I don't know of many (read: Any) mainstream Gods that aren't imagined in some form to resemble man or animals, the very things that have been present since the inception of deism.

As for those that aren't; It's human nature from a socio-evolutionary point of view to empathize with fellow beings, this in turn, I posit, leads to inanimate objects being anthropomorphized. Thinking bad weather is 'angry' and the sun's light to be 'benevolent'. It's this kind of thinking that leads to the belief that elements of nature are endowed with spirits, as thought by numerous hunter-gatherer tribes still present in the world today.

I believe this covers all notions of Gods and supernatural beings that have the form of man, animals or formless spirits to be explainable ends of the human psyche and observed qualities of the world.

1 point

The fact is that Kratos killed all the Greek Gods and paved the way for a new religion; Christianity.

The End.

1 point

The Ontological theory doesn't work precisely because there's been no version of god which was new.

Simply saying "something than which nothing greater can exist" does not imply necessarily some experience of this thing. It is exaggeration of our knowledge, one of the tools our imagination uses.

In fact this theory does more to disprove experience of a god than to prove it precisely because the human mind is incapable of pure creation--that we are not capable of making something up from nothing.

Knowing that every single thing we call imagination is just combinations, exaggerations, extensions, dissections, etc of things we've perceived shows for a fact we do not have knowledge of any such being. If experience of said being leads to knowledge as this theory puts forth, it actually proves by the theories own (albeit faulty) foundation that we've never experienced a god.

And while I cannot disprove via this theory all the Zeus's and Apollos and other non-all powerful beings, I can for a certainty disprove the Christian infinite version of god using this popular theory's own rules.

Here's proof god does not exist if we base proof solely on premise your argument is valid:

Imagine infinity and you cannot do it.

Is that absolute proof this particular type of god does not exist?

Of course not because the argument is fundamentally flawed.

It does prove the argument does the opposite of its intent though.

1 point

imagining infinity is actually very easy, no beginning or end is alot easier than you would think, this is what the shamans studied, infinite past and infinite future, endless cycles of infinite universes being created forever, infinite possibilities, infinite is something easily graspable, it just seems impossible

iamdavidh(4856) Disputed
2 points

No, you described infinity (and only two directions of it when there would be infinite directions of it... and CD nor all of the internet have the capacity for you to describe this in whole). You cannot imagine it. This is a fact of the human condition. You imagining that you are imagining infinity only shows you've never truly tried to grasp the concept of infinite beyond the generic surface... It's impossible I promise you.

Emperor(1348) Disputed
1 point

I doubt you have ever done infinitesimal calculus in your life.
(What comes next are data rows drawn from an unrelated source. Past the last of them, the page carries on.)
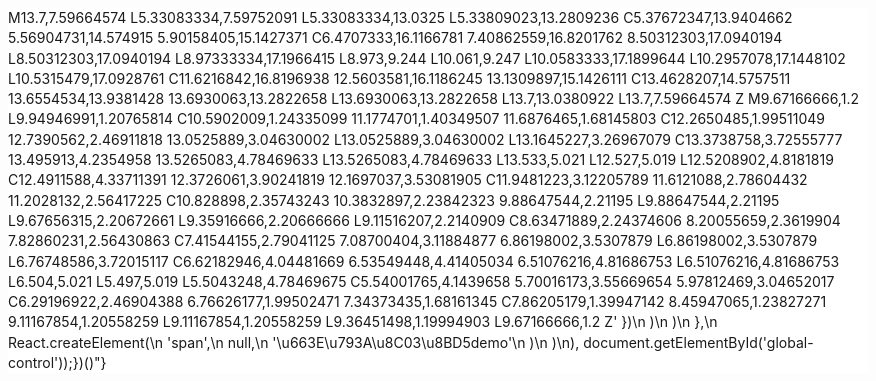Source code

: M13.7,7.59664574 L5.33083334,7.59752091 L5.33083334,13.0325 L5.33809023,13.2809236 C5.37672347,13.9404662 5.56904731,14.574915 5.90158405,15.1427371 C6.4707333,16.1166781 7.40862559,16.8201762 8.50312303,17.0940194 L8.50312303,17.0940194 L8.97333334,17.1966415 L8.973,9.244 L10.061,9.247 L10.0583333,17.1899644 L10.2957078,17.1448102 L10.5315479,17.0928761 C11.6216842,16.8196938 12.5603581,16.1186245 13.1309897,15.1426111 C13.4628207,14.5757511 13.6554534,13.9381428 13.6930063,13.2822658 L13.6930063,13.2822658 L13.7,13.0380922 L13.7,7.59664574 Z M9.67166666,1.2 L9.94946991,1.20765814 C10.5902009,1.24335099 11.1774701,1.40349507 11.6876465,1.68145803 C12.2650485,1.99511049 12.7390562,2.46911818 13.0525889,3.04630002 L13.0525889,3.04630002 L13.1645227,3.26967079 C13.3738758,3.72555777 13.495913,4.2354958 13.5265083,4.78469633 L13.5265083,4.78469633 L13.533,5.021 L12.527,5.019 L12.5208902,4.8181819 C12.4911588,4.33711391 12.3726061,3.90241819 12.1697037,3.53081905 C11.9481223,3.12205789 11.6121088,2.78604432 11.2028132,2.56417225 C10.828898,2.35743243 10.3832897,2.23842323 9.88647544,2.21195 L9.88647544,2.21195 L9.67656315,2.20672661 L9.35916666,2.20666666 L9.11516207,2.2140909 C8.63471889,2.24374606 8.20055659,2.3619904 7.82860231,2.56430863 C7.41544155,2.79041125 7.08700404,3.11884877 6.86198002,3.5307879 L6.86198002,3.5307879 L6.76748586,3.72015117 C6.62182946,4.04481669 6.53549448,4.41405034 6.51076216,4.81686753 L6.51076216,4.81686753 L6.504,5.021 L5.497,5.019 L5.5043248,4.78469675 C5.54001765,4.1439658 5.70016173,3.55669654 5.97812469,3.04652017 C6.29196922,2.46904388 6.76626177,1.99502471 7.34373435,1.68161345 C7.86205179,1.39947142 8.45947065,1.23827271 9.11167854,1.20558259 L9.11167854,1.20558259 L9.36451498,1.19994903 L9.67166666,1.2 Z' })\n                )\n            )\n        },\n        React.createElement(\n            'span',\n            null,\n            '\\u663E\\u793A\\u8C03\\u8BD5demo'\n        )\n    )\n), document.getElementById('global-control'));})()</script>"}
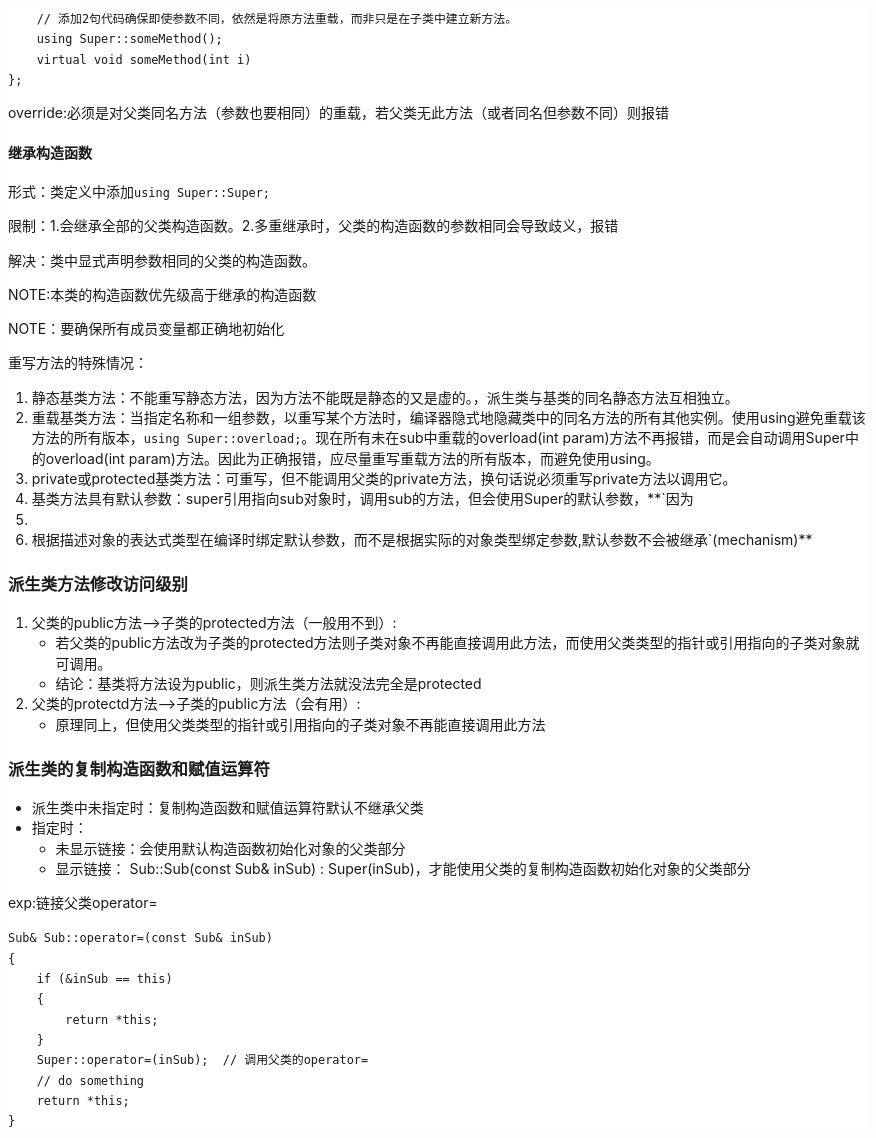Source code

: 		// 添加2句代码确保即使参数不同，依然是将原方法重载，而非只是在子类中建立新方法。
		using Super::someMethod();
		virtual void someMethod(int i)
	};

override:必须是对父类同名方法（参数也要相同）的重载，若父类无此方法（或者同名但参数不同）则报错

#### 继承构造函数

形式：类定义中添加`using Super::Super;`

限制：1.会继承全部的父类构造函数。2.多重继承时，父类的构造函数的参数相同会导致歧义，报错

解决：类中显式声明参数相同的父类的构造函数。

NOTE:本类的构造函数优先级高于继承的构造函数

NOTE：要确保所有成员变量都正确地初始化

重写方法的特殊情况：

1. 静态基类方法：不能重写静态方法，因为方法不能既是静态的又是虚的。，派生类与基类的同名静态方法互相独立。
2. 重载基类方法：当指定名称和一组参数，以重写某个方法时，编译器隐式地隐藏类中的同名方法的所有其他实例。使用using避免重载该方法的所有版本，`using Super::overload;`。现在所有未在sub中重载的overload(int param)方法不再报错，而是会自动调用Super中的overload(int param)方法。因此为正确报错，应尽量重写重载方法的所有版本，而避免使用using。
3. private或protected基类方法：可重写，但不能调用父类的private方法，换句话说必须重写private方法以调用它。
4. 基类方法具有默认参数：super引用指向sub对象时，调用sub的方法，但会使用Super的默认参数，**`因为
5. 
6. 根据描述对象的表达式类型在编译时绑定默认参数，而不是根据实际的对象类型绑定参数,默认参数不会被继承`(mechanism)**

### 派生类方法修改访问级别

1. 父类的public方法-->子类的protected方法（一般用不到）:
	* 若父类的public方法改为子类的protected方法则子类对象不再能直接调用此方法，而使用父类类型的指针或引用指向的子类对象就可调用。
	* 结论：基类将方法设为public，则派生类方法就没法完全是protected
1. 父类的protectd方法-->子类的public方法（会有用）:
	* 原理同上，但使用父类类型的指针或引用指向的子类对象不再能直接调用此方法

### 派生类的复制构造函数和赋值运算符

- 派生类中未指定时：复制构造函数和赋值运算符默认不继承父类
- 指定时：
	- 未显示链接：会使用默认构造函数初始化对象的父类部分
	- 显示链接： Sub::Sub(const Sub& inSub) : Super(inSub)，才能使用父类的复制构造函数初始化对象的父类部分

exp:链接父类operator=
		
	Sub& Sub::operator=(const Sub& inSub)
	{
		if (&inSub == this)
		{
			return *this;
		}
		Super::operator=(inSub);  // 调用父类的operator=
		// do something
		return *this;
	}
Infinity is not quite so easy to imagine, and is in fact impossible simply because you lack the brain cells. Not an insult because unless you have infinite brain cells, you cannot imagine infinity. Perhaps the concept of it, but really, it is a very large and rather useless number. Most things in reality are not infinite, except perhaps how stupid people can be.

I think imagination is wonderful. Imagination can open the doors to marvelous inventions.